A part of Grupo Pellas, Compañia Licorera de Nicaragua, SA was founded in 1937 to produce and market the Flor de Caña brand of rums. Utilizing molasses from the largest sugar mill in Nicaragua as the fermentable sugar source, a variety of alcohol products are distilled in Nicaragua and at a smaller distillery in Honduras.
In 1996, an extensive distillery upgrade was completed which led to Compañia Licorera de Nicaragua being the first distillery in the world to be granted the ISO-9002 certification. Today a modern three-column still is used to make rum marketed under the Flor de Caña label. Bulk rum is also sold to bottlers in Europe.
The modern design of the distillery and it's close proximity to the Ingenio San Antonio sugar mill in Chichigalpa, about 120 km from the capital of Managua, allows the distillery to take advantage of a consistent source of molasses made from sugar cane grown on the estate or bought from contract farmers who grow their cane within a few miles of the sugar mill. A state-of-the-art biogas generator produces methane which is used to make steam for the distillation process. CO2 is collected from the fermentation process, cleaned and sold to local industrial gas consumers including the Coca-Cola bottling company. When I visited Compañia Licorera de Nicaragua in 2008, this was the most environmentally conscious distillery I had had the pleasure of visiting to date.

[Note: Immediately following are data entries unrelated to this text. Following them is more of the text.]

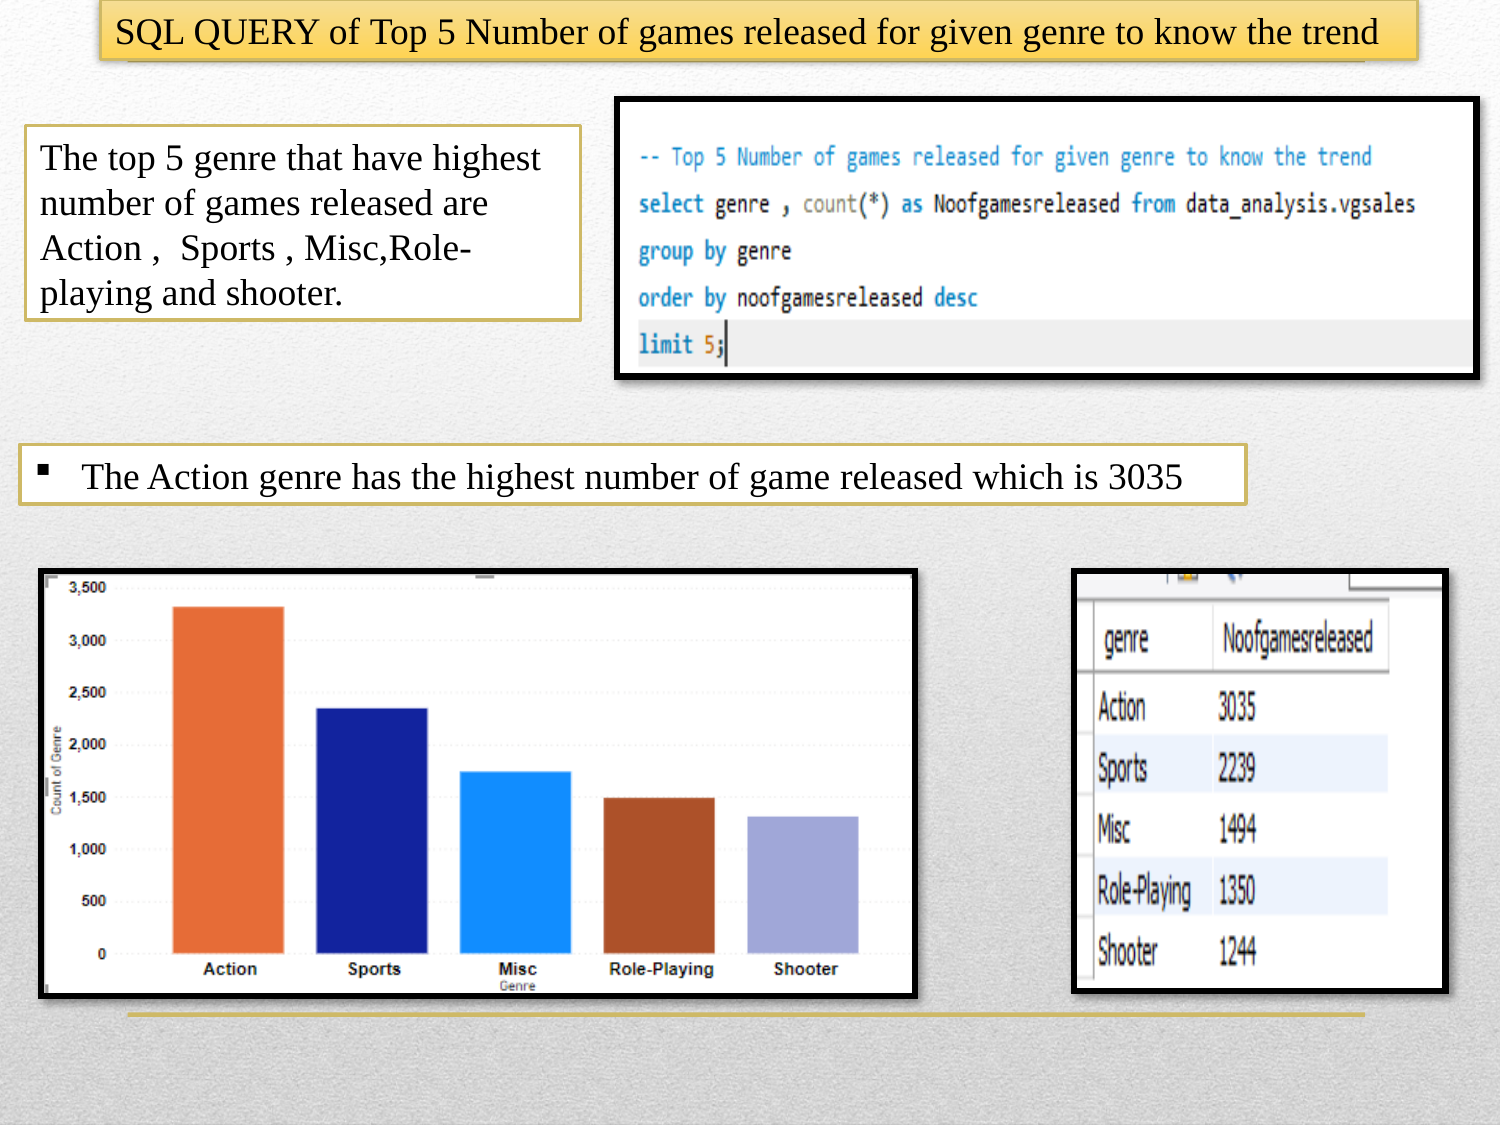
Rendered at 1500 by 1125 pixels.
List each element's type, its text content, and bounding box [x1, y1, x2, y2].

text_box SQL QUERY of Top 5 Number of games released for given genre to know the trend [99, 0, 1419, 61]
picture [43, 573, 913, 994]
picture [619, 101, 1474, 375]
picture [1075, 573, 1444, 989]
text_box The Action genre has the highest number of game released which is 3035 [18, 443, 1248, 506]
text_box The top 5 genre that have highest number of games released are Action , Sports , Misc,Role-playing and shooter. [24, 124, 582, 322]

Compañia Licorera de Nicaragua, or Flor de Caña, as they are known produces a variety of sugar cane spirits including aguadiente and highly distilled white rum for the local market as well as a range of aged rums bottled under the Flor de Caña label for the domestic and international market. The minimum age of Flor de Caña rums is four years. They also bottle 5, 7, 12, 15 and 18 year old rums. Unlike most other distilleries, each of these products is distilled to exacting specifications and then aged in charred oak barrels previously used to age Jack Daniels Tennessee Whiskey. During the aging process the barrels are refilled each year from barrels from the same batch. Once matured the aged rum is batched, filtered and then bottled. All of the rum under each of the labels has been aged the same number of years and can be identified by the age statement on the label. Each of the Flor de Caña rums is unique in character and flavor. Rums bottled for the domestic market are bottled at 35% abv and those for the US market are bottled at 40% abv.
Presently about 40% of the sugar cane milled at the San Antonio sugar mill is burned in the fields before it is milled. Burning the cane greatly reduces the labor required to work in the fields. Insects, snakes and the sharp leaves of the sugar cane make manually cutting sugar cane an arduous job. In the future ethanol-powered machinery will allow the crop to be harvested without burning the fields further reducing the environmental impact.
At the sugar mill, during the cane harvest, about six months a year, high-efficiency boilers burn the bagasse producing high pressure steam to generate in excess of 50 megawatts of electricity. The rest of the year, eucalyptus trees fuel the power generation plant reducing the country's dependence on foreign oil and creating jobs in Nicaragua.
The 1980s and 90s were turbulent years in Nicaraguan history during which time Compañia Licorera de Nicaragua was able to maintain production and put away rum in oak casks so that today they have one of the largest stores of aged rum in the world.
In 2001, Rum Marketing International was launched in Miami, Florida to market Flor de Caña rums around the world.